▶ [Work to complete]: Reproduce the Model 4b code excerpt word for word, from "# Phase 1: Auxiliary" up to and including "nn.Linear(hidden_dim, num_outputs)".

▶ [Page excerpt]:

╭──

Below is the complete implementation of Model 4b for reference.

In [None]:
import torch
import torch.nn as nn
import torchvision.models as models

class AuxiliaryPretrainedModel(nn.Module):
    """Model 4b: Two-phase training with auxiliary tasks.
    
    Phase 1: Train to predict tabular features from images
    Phase 2: Fine-tune for biomass prediction
    
    At inference: Only needs image (learned implicit tabular patterns)
    
    Args:
        num_outputs: Number of biomass targets (5)
        hidden_dim: Hidden layer size in biomass head (256 or 512)
        dropout: Dropout rate in biomass head (0.2-0.4)
        num_states: Number of state classes (4: NSW, Tas, Vic, WA)
        num_species: Number of species classes (15)
    """
    def __init__(self, num_outputs=5, hidden_dim=256, dropout=0.2, 
                 num_states=4, num_species=15):
        super().__init__()
        
        # Shared backbone: ResNet18 (pretrained on ImageNet)
        self.backbone = models.resnet18(pretrained=True)
        # Remove final FC layer, keep global avg pool
        self.backbone = nn.Sequential(*list(self.backbone.children())[:-1])
        # Output: 512-dim features
        
        # Phase 1: Auxiliary heads (predict tabular features from image)
        self.ndvi_head = nn.Linear(512, 1)           # Predict NDVI
        self.height_head = nn.Linear(512, 1)         # Predict height
        self.weather_head = nn.Linear(512, 14)       # Predict 14 weather features
        self.state_head = nn.Linear(512, num_states)     # Predict state (4 classes)
        self.species_head = nn.Linear(512, num_species)  # Predict species (15 classes)
        
        # Phase 2: Biomass prediction head (used after pretraining)
        self.biomass_head = nn.Sequential(
            nn.Linear(512, hidden_dim),
            nn.ReLU(),
            nn.Dropout(dropout),
            nn.Linear(hidden_dim, num_outputs)
        )
    
    def forward(self, x, mode='biomass'):
        """Forward pass.
        
        Args:
            x: Input image tensor [B, 3, 224, 224]
            mode: 'auxiliary' (Phase 1) or 'biomass' (Phase 2)
        
        Returns:
            If mode='auxiliary': dict with keys [ndvi, height, weather, state, species]
            If mode='biomass': tensor [B, 5] with biomass predictions
        """
        # Extract features from image
        features = self.backbone(x)  # [B, 512, 1, 1]
        features = features.flatten(1)  # [B, 512]
        
        if mode == 'auxiliary':
            # Phase 1: Predict tabular features
            return {
                'ndvi': self.ndvi_head(features),
                'height': self.height_head(features),
                'weather': self.weather_head(features),
                'state': self.state_head(features),
                'species': self.species_head(features)
            }
        else:  # mode == 'biomass'
            # Phase 2: Predict biomass
            return self.biomass_head(features)

╰──

▶ [Items]:

╭──

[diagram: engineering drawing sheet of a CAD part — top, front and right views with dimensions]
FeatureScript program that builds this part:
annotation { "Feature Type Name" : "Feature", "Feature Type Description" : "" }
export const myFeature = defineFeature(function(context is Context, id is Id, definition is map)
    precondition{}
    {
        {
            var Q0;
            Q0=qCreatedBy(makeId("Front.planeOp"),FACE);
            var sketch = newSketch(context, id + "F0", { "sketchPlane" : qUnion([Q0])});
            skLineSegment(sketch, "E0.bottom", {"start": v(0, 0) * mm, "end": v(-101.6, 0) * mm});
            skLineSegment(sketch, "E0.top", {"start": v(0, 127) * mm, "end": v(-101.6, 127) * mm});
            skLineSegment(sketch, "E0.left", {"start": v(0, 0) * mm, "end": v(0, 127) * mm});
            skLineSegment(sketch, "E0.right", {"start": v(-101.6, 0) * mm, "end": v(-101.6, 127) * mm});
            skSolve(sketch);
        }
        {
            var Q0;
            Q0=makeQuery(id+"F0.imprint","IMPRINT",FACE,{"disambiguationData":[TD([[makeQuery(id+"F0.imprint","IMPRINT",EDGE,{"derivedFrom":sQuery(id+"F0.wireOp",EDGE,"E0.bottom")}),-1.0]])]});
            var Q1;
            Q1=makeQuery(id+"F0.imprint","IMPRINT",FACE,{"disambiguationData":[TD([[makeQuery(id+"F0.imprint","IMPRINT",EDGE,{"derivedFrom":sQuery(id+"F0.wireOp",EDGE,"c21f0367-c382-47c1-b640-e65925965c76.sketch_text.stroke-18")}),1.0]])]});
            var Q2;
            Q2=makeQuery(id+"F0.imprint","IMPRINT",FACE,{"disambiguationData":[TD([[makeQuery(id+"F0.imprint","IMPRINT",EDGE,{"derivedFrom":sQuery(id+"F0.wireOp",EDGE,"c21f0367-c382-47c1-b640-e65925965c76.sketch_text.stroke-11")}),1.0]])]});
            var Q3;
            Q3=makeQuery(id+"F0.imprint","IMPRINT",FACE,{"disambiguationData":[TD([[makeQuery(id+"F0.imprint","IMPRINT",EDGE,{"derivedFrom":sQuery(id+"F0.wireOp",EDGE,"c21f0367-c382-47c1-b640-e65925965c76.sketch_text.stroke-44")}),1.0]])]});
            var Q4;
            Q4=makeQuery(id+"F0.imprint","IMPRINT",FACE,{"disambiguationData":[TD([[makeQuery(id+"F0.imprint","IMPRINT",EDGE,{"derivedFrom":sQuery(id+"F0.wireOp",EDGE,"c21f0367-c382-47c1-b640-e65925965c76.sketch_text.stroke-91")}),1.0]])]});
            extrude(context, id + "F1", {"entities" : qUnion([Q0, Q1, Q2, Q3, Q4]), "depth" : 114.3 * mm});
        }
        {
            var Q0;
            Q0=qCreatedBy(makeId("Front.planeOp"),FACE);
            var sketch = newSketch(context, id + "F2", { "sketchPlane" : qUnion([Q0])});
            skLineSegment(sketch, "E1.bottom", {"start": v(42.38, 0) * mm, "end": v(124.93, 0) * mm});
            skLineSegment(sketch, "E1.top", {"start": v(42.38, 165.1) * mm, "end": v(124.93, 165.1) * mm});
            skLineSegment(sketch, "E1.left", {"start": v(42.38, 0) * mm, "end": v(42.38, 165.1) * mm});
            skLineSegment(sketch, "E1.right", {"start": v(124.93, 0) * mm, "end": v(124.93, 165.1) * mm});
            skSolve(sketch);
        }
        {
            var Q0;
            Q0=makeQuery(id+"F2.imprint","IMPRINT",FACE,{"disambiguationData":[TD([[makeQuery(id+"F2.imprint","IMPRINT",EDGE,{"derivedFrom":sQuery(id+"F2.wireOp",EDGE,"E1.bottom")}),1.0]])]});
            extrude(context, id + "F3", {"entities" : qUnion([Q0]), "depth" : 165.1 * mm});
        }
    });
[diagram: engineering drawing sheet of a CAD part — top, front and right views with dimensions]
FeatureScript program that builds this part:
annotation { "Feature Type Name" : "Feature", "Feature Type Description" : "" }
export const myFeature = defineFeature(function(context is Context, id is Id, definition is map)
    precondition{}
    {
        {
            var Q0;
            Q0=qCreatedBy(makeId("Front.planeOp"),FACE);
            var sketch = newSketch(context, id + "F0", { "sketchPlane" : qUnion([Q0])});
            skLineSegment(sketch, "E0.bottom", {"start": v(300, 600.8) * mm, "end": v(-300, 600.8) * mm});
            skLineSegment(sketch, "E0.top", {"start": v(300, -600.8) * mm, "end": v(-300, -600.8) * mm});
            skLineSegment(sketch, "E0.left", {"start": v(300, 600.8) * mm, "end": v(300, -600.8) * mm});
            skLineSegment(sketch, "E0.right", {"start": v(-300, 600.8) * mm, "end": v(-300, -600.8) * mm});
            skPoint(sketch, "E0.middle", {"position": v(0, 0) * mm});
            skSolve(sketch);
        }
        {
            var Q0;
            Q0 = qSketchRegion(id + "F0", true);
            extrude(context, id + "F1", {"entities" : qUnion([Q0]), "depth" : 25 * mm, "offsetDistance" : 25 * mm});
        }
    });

╰──

▶ [Solution to this problem]:
# Phase 1: Auxiliary heads (predict tabular features from image)
        self.ndvi_head = nn.Linear(512, 1)           # Predict NDVI
        self.height_head = nn.Linear(512, 1)         # Predict height
        self.weather_head = nn.Linear(512, 14)       # Predict 14 weather features
        self.state_head = nn.Linear(512, num_states)     # Predict state (4 classes)
        self.species_head = nn.Linear(512, num_species)  # Predict species (15 classes)
        
        # Phase 2: Biomass prediction head (used after pretraining)
        self.biomass_head = nn.Sequential(
            nn.Linear(512, hidden_dim),
            nn.ReLU(),
            nn.Dropout(dropout),
            nn.Linear(hidden_dim, num_outputs)